Cliffdell fire

FILE — From the left, Ashton Bernier, 10, Dustin Bernier, Taylor Dellinger, 14, and Alexis Girard, 14, watch as helicopter drops water on an advancing forest fire on the hillsides west of Cliffdell, Wash., on Monday, Aug. 1, 2016. The blaze started from a campfire at Halfway Flats campground that was not completely extinguished.

With triple-digit temperatures predicted for at least the next week, the Yakima County Fire Marshal on Thursday announced an emergency burn ban in unincorporated portions of the county, and the state Department of Fish and Wildlife announced restrictions on campfires and other activities.

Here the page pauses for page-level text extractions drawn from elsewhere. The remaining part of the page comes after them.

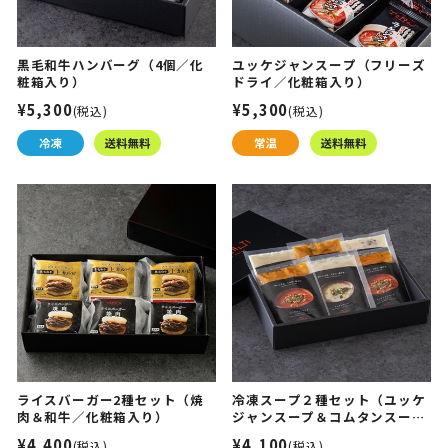
黒毛和牛ハンバーグ（4個／化
ユッケジャンスープ（フリーズ
粧箱入り）
ドライ／化粧箱入り）
¥5,300
¥5,300
(税込)
(税込)
ライスバーガー2種セット（焼
冷凍スープ２種セット（ユッケ
肉＆和牛／化粧箱入り）
ジャンスープ＆コムタンスープ
／化粧箱入り）
¥4,400
¥4,100
(税込)
(税込)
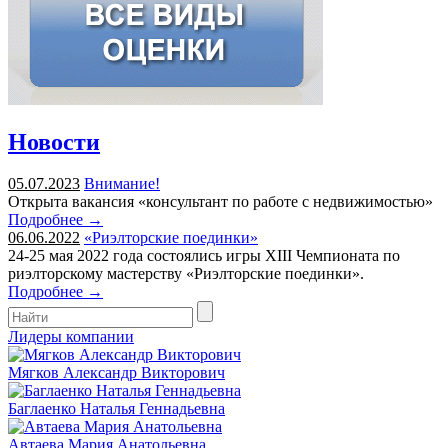
Новости
05.07.2023
Внимание!
Открыта вакансия «консультант по работе с недвижимостью»
Подробнее →
06.06.2022
«Риэлторские поединки»
24-25 мая 2022 года состоялись игры XIII Чемпионата по
риэлторскому мастерству «Риэлторские поединки».
Подробнее →
Лидеры компании
Мягков Александр Викторович
Баглаенко Наталья Геннадьевна
Автаева Мария Анатольевна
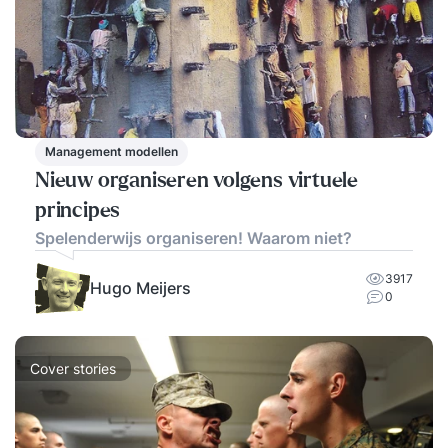
Management modellen
Nieuw organiseren volgens virtuele
principes
Spelenderwijs organiseren! Waarom niet?
3917
Hugo Meijers
0
Cover stories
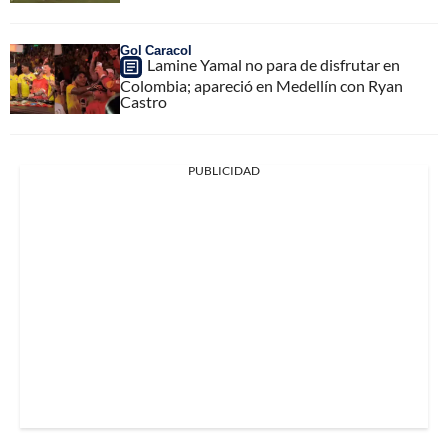
Gol Caracol
Lamine Yamal no para de disfrutar en
Colombia; apareció en Medellín con Ryan
Castro
PUBLICIDAD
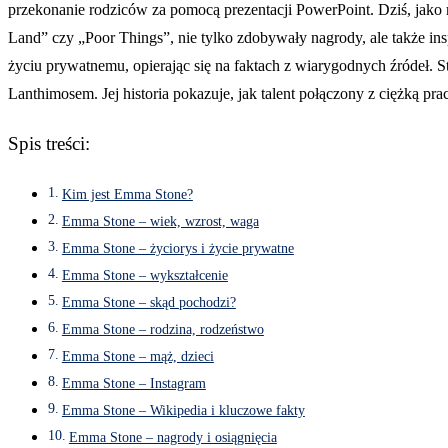
przekonanie rodziców za pomocą prezentacji PowerPoint. Dziś, jako 
Land” czy „Poor Things”, nie tylko zdobywały nagrody, ale także inspi
życiu prywatnemu, opierając się na faktach z wiarygodnych źródeł. S
Lanthimosem. Jej historia pokazuje, jak talent połączony z ciężką pr
Spis treści:
Kim jest Emma Stone?
Emma Stone – wiek, wzrost, waga
Emma Stone – życiorys i życie prywatne
Emma Stone – wykształcenie
Emma Stone – skąd pochodzi?
Emma Stone – rodzina, rodzeństwo
Emma Stone – mąż, dzieci
Emma Stone – Instagram
Emma Stone – Wikipedia i kluczowe fakty
Emma Stone – nagrody i osiągnięcia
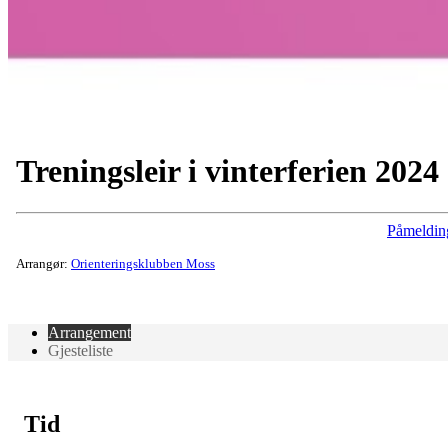
Treningsleir i vinterferien 2024
Påmeldin
Arrangør:
Orienteringsklubben Moss
Arrangement
Gjesteliste
Tid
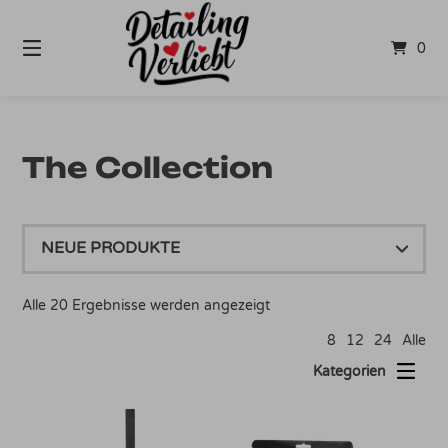
Springe
zum
0
Inhalt
The Collection
Nach
Alle 20 Ergebnisse werden angezeigt
Aktualität
8
12
24
Alle
sortiert
Kategorien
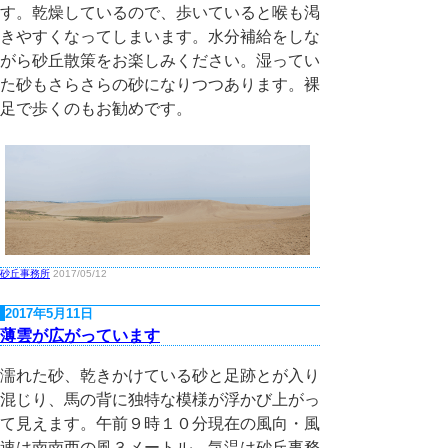
す。乾燥しているので、歩いていると喉も渇
きやすくなってしまいます。水分補給をしな
がら砂丘散策をお楽しみください。湿ってい
た砂もさらさらの砂になりつつあります。裸
足で歩くのもお勧めです。
砂丘事務所
2017/05/12
2017年5月11日
薄雲が広がっています
濡れた砂、乾きかけている砂と足跡とが入り
混じり、馬の背に独特な模様が浮かび上がっ
て見えます。午前９時１０分現在の風向・風
速は南南西の風３メートル、気温は砂丘事務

The Yakima County burn ban, which begins Friday and will be in effect through July 12, prohibits all open burning in the unincorporated areas of Yakima County, including bonfires and recreational fires. It was made necessary by “extremely high temperatures, dry conditions and the lack of available water resources,” according to the fire marshal’s news release.

“It is our hope that by declaring a burn ban, we will help ensure that human-caused fires will not divert the resources we need to fight wildfires,” Yakima County Fire Marshal Chris Pedersen said in the release.

Outdoor burning in violation of the local ban may be subject to a $1,000 fine and jail time. The ban could be extended if extreme heat persists, the release said.

The Department of Fish and Wildlife restrictions will also go into effect Friday on department-managed land in Eastern Washington. It prohibits campfires, though camp stoves and lanterns fueled by propane, liquid petroleum or liquid petroleum gas are allowed; smoking, except in an enclosed vehicle; firing guns, except as part of lawful hunting; welding and chainsaws; and operating a vehicle away from developed roads. The restrictions will remain in effect “until the risk of wildfire decreases,” according to a news release.

“Observing fire restrictions and exercising common sense will go a long way toward preserving public recreation lands, wildlife habitat, public health, and safety for local communities,” Cynthia Wilkerson, the department’s Lands Division manager, said in the release. “WDFW-managed lands are often closer to communities and lower in elevation than other public lands, so we take these precautions very seriously.”